‘Climate superfund’ bills stall in California Legislature

By Blanca Begert | 04/30/2025 06:09 AM EDT

Democrats postponed hearings on a pair of bills to assess climate damages on oil companies.

A tanker truck passes a Chevron oil refinery.

Two California lawmakers pulled their bills to assess fees on fossil fuel companies for climate damages from key policy committee hearings. Paul Sakuma/AP

A pair of bills to assess fees on fossil fuel companies for damages from climate change are on hold after the second bill author pulled her legislation from a committee hearing Tuesday.

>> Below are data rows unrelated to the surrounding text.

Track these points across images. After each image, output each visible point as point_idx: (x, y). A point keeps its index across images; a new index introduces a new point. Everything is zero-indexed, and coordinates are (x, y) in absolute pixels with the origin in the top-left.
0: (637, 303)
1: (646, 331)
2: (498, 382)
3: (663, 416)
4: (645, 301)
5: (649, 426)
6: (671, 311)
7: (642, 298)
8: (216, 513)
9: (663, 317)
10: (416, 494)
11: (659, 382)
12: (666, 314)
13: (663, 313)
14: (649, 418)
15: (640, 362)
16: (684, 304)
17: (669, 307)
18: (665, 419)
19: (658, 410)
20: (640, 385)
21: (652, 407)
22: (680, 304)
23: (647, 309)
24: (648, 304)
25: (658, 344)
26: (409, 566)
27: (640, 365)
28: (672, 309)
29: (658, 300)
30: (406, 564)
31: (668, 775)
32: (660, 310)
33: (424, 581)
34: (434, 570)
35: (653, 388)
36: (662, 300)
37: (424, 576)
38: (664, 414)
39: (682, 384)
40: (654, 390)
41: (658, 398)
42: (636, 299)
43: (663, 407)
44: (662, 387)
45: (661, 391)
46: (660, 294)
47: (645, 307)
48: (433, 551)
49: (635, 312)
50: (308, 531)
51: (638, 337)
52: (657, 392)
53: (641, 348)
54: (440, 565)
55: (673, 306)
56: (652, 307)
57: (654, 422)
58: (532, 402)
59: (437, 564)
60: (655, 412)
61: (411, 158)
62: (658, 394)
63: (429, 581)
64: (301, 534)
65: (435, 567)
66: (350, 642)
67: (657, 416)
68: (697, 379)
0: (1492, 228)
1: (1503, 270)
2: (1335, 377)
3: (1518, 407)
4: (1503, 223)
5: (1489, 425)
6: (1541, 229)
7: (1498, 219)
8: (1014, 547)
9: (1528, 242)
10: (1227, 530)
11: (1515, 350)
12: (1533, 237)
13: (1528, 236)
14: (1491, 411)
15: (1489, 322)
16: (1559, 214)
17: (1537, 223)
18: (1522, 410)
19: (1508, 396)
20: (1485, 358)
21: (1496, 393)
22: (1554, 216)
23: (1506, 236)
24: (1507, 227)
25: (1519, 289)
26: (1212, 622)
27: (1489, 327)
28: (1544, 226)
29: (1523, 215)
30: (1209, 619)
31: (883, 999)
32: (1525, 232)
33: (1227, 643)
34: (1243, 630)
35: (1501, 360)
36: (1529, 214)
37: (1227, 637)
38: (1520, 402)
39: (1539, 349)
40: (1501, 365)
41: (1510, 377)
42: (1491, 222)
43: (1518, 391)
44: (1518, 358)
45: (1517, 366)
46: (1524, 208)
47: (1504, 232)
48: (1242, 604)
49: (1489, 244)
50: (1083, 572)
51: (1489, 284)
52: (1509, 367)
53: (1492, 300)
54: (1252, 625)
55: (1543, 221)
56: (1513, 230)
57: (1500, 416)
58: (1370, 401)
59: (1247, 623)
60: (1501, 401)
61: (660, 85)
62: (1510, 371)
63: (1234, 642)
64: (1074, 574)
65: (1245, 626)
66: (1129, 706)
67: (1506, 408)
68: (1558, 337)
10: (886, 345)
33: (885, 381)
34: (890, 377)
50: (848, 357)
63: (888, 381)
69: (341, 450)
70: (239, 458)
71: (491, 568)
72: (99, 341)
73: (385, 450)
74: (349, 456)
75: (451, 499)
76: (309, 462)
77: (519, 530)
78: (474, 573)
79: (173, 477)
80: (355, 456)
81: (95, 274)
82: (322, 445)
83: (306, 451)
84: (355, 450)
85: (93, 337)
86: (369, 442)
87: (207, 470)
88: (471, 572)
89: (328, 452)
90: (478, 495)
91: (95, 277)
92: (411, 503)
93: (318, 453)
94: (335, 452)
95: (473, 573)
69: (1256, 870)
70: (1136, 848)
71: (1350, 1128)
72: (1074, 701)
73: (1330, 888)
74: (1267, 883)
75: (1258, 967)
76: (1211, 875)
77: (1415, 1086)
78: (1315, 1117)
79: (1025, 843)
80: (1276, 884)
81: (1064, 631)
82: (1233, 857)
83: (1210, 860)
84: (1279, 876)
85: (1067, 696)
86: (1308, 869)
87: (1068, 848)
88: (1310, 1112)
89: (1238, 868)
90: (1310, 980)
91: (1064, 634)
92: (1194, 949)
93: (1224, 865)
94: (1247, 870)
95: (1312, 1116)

What happened: Assemblymember Dawn Addis (D) pulled her AB 1243 from the Assembly Judiciary Committee hearing Tuesday afternoon, as backers waited in the Capitol hallway prepared to express their support.

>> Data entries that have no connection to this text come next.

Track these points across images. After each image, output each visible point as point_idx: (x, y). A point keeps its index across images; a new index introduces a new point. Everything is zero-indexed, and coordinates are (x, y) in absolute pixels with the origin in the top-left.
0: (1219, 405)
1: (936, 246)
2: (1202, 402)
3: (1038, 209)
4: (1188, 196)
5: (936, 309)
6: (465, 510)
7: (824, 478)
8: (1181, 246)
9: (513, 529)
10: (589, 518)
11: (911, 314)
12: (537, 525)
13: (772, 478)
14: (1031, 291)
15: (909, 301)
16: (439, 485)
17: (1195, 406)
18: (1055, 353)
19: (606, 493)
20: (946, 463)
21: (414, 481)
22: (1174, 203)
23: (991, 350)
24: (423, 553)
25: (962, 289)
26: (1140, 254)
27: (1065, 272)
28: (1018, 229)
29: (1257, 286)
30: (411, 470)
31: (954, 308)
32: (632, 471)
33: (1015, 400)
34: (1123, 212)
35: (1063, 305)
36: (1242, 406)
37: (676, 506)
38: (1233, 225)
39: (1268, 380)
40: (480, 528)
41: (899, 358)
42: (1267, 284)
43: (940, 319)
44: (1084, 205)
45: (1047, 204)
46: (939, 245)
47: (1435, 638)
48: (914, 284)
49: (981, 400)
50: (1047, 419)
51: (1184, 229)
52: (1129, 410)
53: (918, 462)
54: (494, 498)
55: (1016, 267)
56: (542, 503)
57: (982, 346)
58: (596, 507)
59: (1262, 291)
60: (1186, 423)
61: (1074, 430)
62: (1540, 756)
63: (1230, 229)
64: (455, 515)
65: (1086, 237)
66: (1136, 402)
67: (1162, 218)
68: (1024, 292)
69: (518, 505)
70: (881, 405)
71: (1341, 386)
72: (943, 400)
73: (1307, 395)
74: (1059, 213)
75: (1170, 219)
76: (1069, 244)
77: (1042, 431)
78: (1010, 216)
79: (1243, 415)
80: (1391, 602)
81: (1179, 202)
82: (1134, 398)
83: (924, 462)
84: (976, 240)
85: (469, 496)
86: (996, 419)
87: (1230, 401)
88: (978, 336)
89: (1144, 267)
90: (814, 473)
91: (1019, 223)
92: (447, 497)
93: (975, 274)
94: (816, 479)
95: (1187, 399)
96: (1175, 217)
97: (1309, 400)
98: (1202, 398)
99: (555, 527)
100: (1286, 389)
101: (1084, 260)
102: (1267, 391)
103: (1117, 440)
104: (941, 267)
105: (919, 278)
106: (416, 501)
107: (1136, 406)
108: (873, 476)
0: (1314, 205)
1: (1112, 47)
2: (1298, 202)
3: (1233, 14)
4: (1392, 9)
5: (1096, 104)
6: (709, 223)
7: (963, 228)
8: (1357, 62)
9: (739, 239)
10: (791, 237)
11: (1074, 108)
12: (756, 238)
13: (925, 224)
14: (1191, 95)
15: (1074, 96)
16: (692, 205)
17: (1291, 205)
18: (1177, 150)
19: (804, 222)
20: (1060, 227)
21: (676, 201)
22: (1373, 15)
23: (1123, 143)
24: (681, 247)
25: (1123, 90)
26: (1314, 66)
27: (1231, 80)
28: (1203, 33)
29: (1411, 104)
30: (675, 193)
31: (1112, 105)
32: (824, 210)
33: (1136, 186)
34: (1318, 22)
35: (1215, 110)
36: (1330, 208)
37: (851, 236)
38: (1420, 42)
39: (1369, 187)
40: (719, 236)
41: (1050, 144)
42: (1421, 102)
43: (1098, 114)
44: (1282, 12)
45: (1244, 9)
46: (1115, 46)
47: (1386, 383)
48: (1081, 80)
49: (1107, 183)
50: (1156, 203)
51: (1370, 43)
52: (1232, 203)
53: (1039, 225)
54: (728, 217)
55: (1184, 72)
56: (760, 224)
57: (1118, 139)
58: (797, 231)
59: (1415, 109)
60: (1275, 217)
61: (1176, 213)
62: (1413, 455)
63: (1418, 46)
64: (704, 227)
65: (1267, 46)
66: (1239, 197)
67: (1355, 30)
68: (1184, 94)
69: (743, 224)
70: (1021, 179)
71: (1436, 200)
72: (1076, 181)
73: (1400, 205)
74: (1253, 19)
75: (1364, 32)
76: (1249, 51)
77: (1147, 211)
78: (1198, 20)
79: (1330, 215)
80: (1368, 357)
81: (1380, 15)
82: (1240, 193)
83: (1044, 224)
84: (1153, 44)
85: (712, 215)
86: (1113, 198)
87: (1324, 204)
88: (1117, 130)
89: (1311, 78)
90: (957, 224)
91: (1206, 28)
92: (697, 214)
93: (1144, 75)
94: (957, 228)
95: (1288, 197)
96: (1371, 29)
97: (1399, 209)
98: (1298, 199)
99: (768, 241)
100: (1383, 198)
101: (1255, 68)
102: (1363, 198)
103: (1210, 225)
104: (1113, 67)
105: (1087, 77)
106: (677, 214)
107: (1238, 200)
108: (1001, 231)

POLITICO reported Monday that state Sen. Caroline Menjivar’s (D) SB 684, a parallel effort, wouldn’t come up in the state Senate Judiciary Committee on Tuesday, the committee’s last planned hearing before Friday’s deadline for bills to pass policy committees in their houses of origin.

Advertisement

The bills can still come up for hearings past Friday’s deadline, thanks to an exemption for measures imposing new taxes or fees that require supermajority votes. But the fact that committees in both houses were not ready to pass the bills as they stood points to heightened scrutiny over the legislation, which made it to the state Senate floor last year before dying amid opposition from labor and industry.